━━━ Data for processing

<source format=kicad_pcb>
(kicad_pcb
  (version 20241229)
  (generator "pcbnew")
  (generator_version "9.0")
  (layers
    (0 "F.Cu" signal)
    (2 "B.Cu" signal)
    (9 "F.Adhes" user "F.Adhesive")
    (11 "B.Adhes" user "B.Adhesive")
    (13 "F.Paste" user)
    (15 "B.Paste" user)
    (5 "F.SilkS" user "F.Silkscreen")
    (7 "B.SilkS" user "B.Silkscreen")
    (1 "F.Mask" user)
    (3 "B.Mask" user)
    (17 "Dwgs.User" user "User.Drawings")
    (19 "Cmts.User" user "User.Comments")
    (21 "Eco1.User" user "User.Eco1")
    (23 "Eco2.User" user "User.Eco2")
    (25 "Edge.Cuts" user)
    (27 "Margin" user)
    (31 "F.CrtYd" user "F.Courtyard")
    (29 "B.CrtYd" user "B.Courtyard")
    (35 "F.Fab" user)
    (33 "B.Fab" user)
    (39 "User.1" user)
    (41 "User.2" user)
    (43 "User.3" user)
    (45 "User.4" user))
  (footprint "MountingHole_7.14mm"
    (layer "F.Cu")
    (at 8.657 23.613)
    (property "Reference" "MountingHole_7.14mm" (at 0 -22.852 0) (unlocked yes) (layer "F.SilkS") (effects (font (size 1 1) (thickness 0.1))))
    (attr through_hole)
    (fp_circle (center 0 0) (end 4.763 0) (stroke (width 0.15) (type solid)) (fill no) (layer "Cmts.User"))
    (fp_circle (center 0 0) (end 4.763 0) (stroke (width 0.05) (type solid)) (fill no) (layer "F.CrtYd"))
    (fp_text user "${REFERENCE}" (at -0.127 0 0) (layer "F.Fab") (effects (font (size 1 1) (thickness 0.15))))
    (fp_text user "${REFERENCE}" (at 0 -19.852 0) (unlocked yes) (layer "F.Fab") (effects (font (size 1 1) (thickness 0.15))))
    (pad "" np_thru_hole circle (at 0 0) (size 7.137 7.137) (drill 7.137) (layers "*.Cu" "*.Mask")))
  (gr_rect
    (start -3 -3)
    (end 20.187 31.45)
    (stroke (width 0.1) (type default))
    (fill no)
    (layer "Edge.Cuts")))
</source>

━━━━━━

Work item » Go through the data above and return each line containing the string "Adhesive".

Problem solution »
    (9 "F.Adhes" user "F.Adhesive")
    (11 "B.Adhes" user "B.Adhesive")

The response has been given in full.